EFM-10 exposes the substantial benefits of BAP and active viewpoint selection:

• Active View Efficacy: Task success rates increase dramatically when the active view captures both manipulated area and the end-effector. For example, on Toy-Match, the success rate improves from 20% (no view) to 76.7% (area+effector).
• Policy Benchmarking: Multi-task visuomotor policies trained with BAPData’s active vision setup excel across all categories, but especially so on tasks demanding viewpoint planning and force-sensitive contact.
• Force Sensing: Incorporating force/torque streams and training with a force-prediction auxiliary head reduces excessive forces (down 29% peak $F_z$ in Light-Plug) and boosts completion rates (e.g., from 20.0% to 36.7% on Light-Plug; 76.7% to 90.0% on Bread-Brush).
• Error Analysis: Remaining failures are attributable to insufficient semantic grounding (for “find” tasks), suboptimal view angles (occlusion tasks), or fine-grained spatial misalignment (delicate insertions). This suggests that closing the gap requires integrating improved language grounding, more sophisticated viewpoint planning, and enhanced spatial attention mechanisms (He et al., 2 Feb 2026).

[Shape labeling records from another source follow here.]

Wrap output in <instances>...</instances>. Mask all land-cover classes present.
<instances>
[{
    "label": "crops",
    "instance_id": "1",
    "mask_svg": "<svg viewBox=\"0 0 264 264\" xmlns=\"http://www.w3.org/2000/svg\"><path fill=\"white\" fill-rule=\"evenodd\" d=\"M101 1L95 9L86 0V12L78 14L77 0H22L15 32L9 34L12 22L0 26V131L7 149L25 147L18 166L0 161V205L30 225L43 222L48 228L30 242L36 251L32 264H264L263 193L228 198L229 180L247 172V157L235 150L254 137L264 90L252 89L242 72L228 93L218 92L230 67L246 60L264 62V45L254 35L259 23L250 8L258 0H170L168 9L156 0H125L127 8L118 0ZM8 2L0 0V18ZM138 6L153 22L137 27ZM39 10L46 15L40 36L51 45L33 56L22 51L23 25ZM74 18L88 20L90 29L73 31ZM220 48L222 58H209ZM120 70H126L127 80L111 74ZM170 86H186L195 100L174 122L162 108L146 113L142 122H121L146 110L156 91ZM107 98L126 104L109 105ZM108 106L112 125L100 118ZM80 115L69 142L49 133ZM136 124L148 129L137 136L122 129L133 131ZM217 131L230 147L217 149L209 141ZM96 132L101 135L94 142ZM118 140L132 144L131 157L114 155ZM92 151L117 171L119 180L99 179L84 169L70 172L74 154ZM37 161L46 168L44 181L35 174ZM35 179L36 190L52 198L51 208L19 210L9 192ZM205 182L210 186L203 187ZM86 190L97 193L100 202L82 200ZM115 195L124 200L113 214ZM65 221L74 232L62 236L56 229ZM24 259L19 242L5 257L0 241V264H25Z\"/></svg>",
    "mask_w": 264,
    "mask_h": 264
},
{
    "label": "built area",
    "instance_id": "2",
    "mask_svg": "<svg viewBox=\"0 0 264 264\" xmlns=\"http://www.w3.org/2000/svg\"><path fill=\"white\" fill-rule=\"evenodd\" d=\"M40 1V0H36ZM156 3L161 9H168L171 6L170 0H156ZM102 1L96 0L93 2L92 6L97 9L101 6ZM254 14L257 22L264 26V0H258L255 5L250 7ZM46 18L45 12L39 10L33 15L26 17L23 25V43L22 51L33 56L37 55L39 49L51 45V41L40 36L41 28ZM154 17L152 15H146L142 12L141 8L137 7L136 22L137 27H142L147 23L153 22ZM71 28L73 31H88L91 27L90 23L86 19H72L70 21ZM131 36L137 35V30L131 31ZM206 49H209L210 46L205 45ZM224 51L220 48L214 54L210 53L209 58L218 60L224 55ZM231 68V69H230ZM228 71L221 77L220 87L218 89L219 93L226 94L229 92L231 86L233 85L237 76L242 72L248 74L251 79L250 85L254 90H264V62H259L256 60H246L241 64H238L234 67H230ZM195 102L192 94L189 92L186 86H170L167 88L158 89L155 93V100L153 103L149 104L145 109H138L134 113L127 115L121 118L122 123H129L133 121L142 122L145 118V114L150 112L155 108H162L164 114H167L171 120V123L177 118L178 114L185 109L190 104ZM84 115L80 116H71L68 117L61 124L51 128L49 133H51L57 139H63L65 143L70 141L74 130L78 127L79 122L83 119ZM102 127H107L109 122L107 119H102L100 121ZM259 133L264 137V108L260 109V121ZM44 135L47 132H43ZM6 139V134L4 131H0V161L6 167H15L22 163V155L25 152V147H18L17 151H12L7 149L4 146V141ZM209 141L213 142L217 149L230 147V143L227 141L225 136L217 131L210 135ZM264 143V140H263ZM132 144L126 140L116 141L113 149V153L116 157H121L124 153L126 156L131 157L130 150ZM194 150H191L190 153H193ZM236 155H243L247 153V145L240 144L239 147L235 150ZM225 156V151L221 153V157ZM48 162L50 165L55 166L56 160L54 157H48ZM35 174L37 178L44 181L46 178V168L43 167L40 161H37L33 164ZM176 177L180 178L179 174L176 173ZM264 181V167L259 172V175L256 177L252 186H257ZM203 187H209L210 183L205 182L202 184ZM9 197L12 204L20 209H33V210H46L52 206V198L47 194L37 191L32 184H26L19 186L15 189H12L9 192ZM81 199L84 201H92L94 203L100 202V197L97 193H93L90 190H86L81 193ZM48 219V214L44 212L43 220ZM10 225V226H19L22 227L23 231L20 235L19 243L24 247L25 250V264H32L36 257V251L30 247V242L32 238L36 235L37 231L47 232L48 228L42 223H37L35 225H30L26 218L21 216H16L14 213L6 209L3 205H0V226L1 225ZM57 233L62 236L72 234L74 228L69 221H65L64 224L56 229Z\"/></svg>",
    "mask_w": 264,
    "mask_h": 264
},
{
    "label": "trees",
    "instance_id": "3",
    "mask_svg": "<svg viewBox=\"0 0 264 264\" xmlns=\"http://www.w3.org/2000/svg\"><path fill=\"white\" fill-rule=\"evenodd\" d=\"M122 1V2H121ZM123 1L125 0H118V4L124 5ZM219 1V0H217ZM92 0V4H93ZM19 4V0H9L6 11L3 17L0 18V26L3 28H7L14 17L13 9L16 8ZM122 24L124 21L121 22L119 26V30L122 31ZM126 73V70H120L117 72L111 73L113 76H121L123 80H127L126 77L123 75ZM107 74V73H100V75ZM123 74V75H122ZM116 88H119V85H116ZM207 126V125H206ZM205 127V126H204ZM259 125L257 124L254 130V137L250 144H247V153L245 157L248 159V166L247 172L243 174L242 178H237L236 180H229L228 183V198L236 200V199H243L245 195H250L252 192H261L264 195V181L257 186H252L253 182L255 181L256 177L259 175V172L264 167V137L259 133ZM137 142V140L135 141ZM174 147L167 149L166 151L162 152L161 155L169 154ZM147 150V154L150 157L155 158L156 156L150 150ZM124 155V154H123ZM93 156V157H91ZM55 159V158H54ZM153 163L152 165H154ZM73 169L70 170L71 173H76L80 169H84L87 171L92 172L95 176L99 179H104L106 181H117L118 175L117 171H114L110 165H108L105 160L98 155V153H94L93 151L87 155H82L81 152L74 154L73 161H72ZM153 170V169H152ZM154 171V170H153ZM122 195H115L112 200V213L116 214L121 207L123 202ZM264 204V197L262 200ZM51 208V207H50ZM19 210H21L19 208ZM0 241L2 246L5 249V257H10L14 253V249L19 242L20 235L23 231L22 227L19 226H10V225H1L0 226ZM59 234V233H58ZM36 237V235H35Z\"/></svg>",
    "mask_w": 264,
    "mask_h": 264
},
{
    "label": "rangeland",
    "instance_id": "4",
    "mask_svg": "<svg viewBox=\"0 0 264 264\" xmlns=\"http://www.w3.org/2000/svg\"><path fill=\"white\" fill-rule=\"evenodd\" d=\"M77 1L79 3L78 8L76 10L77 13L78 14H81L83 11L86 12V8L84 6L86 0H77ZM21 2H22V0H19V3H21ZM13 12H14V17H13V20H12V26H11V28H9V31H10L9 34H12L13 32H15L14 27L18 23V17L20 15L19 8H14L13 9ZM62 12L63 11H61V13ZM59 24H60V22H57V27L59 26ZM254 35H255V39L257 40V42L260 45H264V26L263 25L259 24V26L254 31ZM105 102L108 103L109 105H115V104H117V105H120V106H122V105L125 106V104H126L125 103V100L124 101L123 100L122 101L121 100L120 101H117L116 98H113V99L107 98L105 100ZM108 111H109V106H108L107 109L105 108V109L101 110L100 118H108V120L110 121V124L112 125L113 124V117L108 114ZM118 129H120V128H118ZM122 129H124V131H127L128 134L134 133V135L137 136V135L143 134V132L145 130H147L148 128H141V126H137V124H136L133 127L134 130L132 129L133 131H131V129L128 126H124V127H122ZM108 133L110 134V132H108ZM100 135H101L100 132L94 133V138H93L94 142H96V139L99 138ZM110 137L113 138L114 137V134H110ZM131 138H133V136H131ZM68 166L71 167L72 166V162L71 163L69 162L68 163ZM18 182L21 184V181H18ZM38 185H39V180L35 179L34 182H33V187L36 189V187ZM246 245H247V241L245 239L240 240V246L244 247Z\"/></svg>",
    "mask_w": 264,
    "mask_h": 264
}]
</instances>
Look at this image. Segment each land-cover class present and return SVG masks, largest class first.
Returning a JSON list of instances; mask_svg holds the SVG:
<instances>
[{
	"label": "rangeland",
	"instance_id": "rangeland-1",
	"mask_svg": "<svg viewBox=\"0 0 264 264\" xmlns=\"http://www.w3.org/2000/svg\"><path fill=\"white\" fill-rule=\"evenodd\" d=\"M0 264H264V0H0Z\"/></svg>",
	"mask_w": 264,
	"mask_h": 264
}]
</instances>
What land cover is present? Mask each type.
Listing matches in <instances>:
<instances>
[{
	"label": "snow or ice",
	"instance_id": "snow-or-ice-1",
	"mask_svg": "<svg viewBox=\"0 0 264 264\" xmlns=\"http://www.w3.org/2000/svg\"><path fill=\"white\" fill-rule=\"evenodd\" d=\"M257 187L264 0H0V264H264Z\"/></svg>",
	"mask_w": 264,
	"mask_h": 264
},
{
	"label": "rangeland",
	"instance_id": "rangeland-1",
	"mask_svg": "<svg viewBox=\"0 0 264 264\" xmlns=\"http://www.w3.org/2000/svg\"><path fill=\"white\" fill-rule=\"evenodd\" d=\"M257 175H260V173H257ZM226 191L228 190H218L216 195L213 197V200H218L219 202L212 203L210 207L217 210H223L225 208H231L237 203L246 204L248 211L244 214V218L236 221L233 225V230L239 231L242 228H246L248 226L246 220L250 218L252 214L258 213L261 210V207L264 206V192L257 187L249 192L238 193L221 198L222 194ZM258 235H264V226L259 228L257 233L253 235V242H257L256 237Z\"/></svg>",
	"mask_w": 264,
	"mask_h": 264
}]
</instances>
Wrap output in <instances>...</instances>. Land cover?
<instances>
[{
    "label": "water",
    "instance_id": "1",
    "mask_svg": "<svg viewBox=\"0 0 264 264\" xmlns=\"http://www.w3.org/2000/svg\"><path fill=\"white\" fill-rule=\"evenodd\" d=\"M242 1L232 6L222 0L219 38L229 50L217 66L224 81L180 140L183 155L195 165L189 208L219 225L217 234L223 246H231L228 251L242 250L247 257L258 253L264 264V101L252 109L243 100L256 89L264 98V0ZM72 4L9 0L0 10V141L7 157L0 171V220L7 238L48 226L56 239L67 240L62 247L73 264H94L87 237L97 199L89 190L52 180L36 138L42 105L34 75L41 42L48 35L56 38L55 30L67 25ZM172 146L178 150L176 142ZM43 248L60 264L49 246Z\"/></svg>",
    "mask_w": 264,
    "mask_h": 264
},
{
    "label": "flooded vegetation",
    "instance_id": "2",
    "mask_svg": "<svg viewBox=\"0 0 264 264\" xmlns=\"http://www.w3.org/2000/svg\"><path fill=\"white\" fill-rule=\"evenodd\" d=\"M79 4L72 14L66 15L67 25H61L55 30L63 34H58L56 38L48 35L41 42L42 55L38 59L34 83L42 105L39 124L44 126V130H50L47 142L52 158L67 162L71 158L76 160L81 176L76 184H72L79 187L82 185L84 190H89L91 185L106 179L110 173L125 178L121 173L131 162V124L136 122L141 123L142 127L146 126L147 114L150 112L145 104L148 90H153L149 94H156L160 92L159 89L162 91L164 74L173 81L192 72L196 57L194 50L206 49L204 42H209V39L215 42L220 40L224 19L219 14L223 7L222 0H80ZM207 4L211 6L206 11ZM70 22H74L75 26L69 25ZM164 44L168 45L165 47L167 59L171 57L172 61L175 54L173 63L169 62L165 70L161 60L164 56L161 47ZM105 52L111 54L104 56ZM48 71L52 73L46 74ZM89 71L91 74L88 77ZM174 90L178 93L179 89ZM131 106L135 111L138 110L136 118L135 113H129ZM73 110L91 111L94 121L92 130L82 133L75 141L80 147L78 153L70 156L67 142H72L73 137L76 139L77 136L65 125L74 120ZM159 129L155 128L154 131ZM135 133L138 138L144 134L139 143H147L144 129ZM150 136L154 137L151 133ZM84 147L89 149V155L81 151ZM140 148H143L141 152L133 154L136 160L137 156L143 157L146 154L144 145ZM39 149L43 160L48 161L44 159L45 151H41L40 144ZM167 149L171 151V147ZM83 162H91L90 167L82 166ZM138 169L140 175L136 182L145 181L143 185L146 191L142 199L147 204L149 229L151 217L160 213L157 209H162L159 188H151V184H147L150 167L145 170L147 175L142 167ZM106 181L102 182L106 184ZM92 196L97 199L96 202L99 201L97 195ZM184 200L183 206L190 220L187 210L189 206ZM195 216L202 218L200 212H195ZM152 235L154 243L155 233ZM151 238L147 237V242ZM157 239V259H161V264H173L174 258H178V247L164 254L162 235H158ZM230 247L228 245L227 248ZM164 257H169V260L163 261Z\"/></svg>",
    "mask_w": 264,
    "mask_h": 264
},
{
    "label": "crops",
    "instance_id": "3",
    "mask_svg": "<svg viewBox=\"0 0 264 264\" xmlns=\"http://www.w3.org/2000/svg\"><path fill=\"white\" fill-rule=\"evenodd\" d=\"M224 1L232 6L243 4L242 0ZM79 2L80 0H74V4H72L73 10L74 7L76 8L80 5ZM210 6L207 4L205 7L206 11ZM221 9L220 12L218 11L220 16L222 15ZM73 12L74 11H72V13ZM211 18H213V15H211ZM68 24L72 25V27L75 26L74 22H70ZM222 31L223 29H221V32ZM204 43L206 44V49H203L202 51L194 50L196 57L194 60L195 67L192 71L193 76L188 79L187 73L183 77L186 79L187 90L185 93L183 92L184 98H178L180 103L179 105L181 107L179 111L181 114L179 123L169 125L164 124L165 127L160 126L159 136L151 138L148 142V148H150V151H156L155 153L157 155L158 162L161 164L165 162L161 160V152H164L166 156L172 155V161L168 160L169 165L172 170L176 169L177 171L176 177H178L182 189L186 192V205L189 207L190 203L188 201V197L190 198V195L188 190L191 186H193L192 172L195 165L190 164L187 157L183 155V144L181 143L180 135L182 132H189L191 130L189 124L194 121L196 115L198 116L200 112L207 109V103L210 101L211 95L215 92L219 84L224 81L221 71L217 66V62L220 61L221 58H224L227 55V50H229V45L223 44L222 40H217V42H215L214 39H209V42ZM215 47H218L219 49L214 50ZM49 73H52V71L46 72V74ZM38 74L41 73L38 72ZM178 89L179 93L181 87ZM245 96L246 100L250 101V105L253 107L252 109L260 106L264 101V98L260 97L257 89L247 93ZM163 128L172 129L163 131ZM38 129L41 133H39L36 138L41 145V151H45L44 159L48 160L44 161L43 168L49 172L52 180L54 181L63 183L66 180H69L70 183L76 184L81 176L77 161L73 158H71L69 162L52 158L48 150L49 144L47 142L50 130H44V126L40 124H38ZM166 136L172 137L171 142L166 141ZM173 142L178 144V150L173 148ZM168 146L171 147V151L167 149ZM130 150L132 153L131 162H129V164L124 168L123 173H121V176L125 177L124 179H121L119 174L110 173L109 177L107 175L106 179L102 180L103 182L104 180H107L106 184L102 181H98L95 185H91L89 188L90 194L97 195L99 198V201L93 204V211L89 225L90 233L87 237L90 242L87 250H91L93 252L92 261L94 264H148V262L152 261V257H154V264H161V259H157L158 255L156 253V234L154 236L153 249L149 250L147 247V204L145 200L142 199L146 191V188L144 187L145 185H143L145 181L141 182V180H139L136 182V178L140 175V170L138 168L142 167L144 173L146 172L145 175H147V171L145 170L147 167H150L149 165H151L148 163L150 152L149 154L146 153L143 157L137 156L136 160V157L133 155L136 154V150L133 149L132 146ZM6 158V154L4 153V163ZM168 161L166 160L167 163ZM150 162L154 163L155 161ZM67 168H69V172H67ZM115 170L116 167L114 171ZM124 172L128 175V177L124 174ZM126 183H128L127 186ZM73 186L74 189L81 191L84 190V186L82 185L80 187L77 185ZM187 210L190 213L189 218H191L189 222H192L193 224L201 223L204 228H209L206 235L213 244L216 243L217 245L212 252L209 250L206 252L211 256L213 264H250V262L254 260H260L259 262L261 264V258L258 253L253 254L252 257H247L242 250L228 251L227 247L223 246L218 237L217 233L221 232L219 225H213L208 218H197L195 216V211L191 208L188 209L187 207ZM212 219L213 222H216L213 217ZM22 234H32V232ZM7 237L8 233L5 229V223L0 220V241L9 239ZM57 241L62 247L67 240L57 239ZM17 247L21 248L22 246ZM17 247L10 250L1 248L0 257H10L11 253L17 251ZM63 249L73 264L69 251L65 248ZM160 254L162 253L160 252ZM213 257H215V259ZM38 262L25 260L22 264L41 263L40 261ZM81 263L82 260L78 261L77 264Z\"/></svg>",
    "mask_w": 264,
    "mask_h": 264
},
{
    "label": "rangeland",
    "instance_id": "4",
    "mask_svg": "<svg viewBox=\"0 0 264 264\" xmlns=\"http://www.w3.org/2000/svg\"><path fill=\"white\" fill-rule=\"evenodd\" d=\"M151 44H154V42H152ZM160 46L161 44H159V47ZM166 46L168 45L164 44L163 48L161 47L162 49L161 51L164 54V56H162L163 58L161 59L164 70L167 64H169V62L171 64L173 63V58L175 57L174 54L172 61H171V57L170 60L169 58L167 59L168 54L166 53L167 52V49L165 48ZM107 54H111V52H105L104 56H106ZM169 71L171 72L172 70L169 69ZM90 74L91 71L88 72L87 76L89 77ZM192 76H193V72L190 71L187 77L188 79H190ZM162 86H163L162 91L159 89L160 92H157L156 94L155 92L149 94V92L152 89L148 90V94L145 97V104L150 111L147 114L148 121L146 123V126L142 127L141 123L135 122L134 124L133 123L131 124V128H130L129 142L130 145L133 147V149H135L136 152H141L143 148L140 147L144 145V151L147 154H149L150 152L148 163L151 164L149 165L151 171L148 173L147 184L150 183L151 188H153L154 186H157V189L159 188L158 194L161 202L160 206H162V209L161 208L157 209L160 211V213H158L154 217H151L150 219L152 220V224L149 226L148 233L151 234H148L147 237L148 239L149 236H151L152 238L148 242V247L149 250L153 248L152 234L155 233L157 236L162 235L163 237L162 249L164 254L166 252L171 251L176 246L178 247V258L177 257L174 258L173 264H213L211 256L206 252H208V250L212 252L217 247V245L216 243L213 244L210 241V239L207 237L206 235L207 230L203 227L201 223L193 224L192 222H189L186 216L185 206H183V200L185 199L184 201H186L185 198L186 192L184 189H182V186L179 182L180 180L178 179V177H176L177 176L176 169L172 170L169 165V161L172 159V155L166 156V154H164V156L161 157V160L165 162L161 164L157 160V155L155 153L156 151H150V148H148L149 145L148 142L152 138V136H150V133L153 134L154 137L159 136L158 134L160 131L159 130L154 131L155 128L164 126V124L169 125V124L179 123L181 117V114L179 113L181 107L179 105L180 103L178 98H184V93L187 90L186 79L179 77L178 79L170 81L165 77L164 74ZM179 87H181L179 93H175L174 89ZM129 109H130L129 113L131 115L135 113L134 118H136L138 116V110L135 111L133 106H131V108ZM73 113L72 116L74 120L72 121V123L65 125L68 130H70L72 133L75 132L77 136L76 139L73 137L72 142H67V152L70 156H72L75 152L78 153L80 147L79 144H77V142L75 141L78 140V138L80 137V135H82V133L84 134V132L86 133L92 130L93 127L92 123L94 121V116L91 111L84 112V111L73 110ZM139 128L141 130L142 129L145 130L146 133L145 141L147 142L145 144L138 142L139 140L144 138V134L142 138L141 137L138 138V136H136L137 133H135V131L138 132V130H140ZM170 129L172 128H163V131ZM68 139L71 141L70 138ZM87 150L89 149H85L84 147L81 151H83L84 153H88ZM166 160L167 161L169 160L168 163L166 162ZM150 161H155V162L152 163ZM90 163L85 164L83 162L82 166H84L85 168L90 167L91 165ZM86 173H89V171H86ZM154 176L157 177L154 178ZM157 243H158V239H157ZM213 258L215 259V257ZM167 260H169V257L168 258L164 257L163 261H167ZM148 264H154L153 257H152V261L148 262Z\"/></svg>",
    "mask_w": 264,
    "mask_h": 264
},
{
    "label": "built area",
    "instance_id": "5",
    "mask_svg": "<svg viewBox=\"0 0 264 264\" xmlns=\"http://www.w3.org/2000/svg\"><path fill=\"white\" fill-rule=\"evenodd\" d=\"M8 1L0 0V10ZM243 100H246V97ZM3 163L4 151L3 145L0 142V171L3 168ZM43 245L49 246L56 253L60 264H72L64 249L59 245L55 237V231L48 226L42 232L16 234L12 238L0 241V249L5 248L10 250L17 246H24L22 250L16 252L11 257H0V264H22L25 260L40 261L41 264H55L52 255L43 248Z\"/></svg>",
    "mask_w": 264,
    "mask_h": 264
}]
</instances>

6. EFM-10 in the Context of Active Perception Research

EFM-10 is distinguished by the scale and diversity of its real-world, multi-stage, occlusion-rich tasks, and its emphasis on explicit information-seeking via robotic viewpoint control. The benchmark complements and extends prior bimanual active perception efforts such as ActiveUMI (Zeng et al., 2 Oct 2025), which utilized a third, head-mounted camera but did not structure tasks to systematically interrogate exploration versus precision operations, nor establish a unified taxonomy.

Benchmark evaluations further establish that active, task-driven perception is not simply a hardware configuration detail: it is a major determinant of manipulation success, generalization, and compliance in realistic settings. Comparative analysis shows that strategies relying solely on fixed or wrist-mounted cameras exhibit poor generalization and degraded performance on long-horizon, occlusion-intensive, or compliant manipulation tasks (Zeng et al., 2 Oct 2025).

7. Open Problems and Future Directions

EFM-10, along with BAP and BAPData, constitutes a new foundation for research in embodied active perception and manipulation. Persisting open problems highlighted in benchmark evaluations include:

• Policy-guided viewpoint selection: Formalizing and optimizing information gain (e.g., maximizing $IG(o_t; s)$) for the vision arm remains an open challenge.
• Fusion of multi-modal feedback: Combining vision from active arm(s) and head, along with language input for instruction following.
• Memory and long-horizon search: Persistent memory architectures to improve object search and multi-stage exploration.
• Reinforcement learning and hierarchical planning: End-to-end optimization, potentially incorporating LLM-based planning to further close the EFM task loop.

Continued development and community adoption of EFM-10 are projected to enable more robust, semantically guided, and generalizable bimanual manipulation systems, directly advancing the state-of-the-art in autonomous robot perception and control (He et al., 2 Feb 2026, Zeng et al., 2 Oct 2025).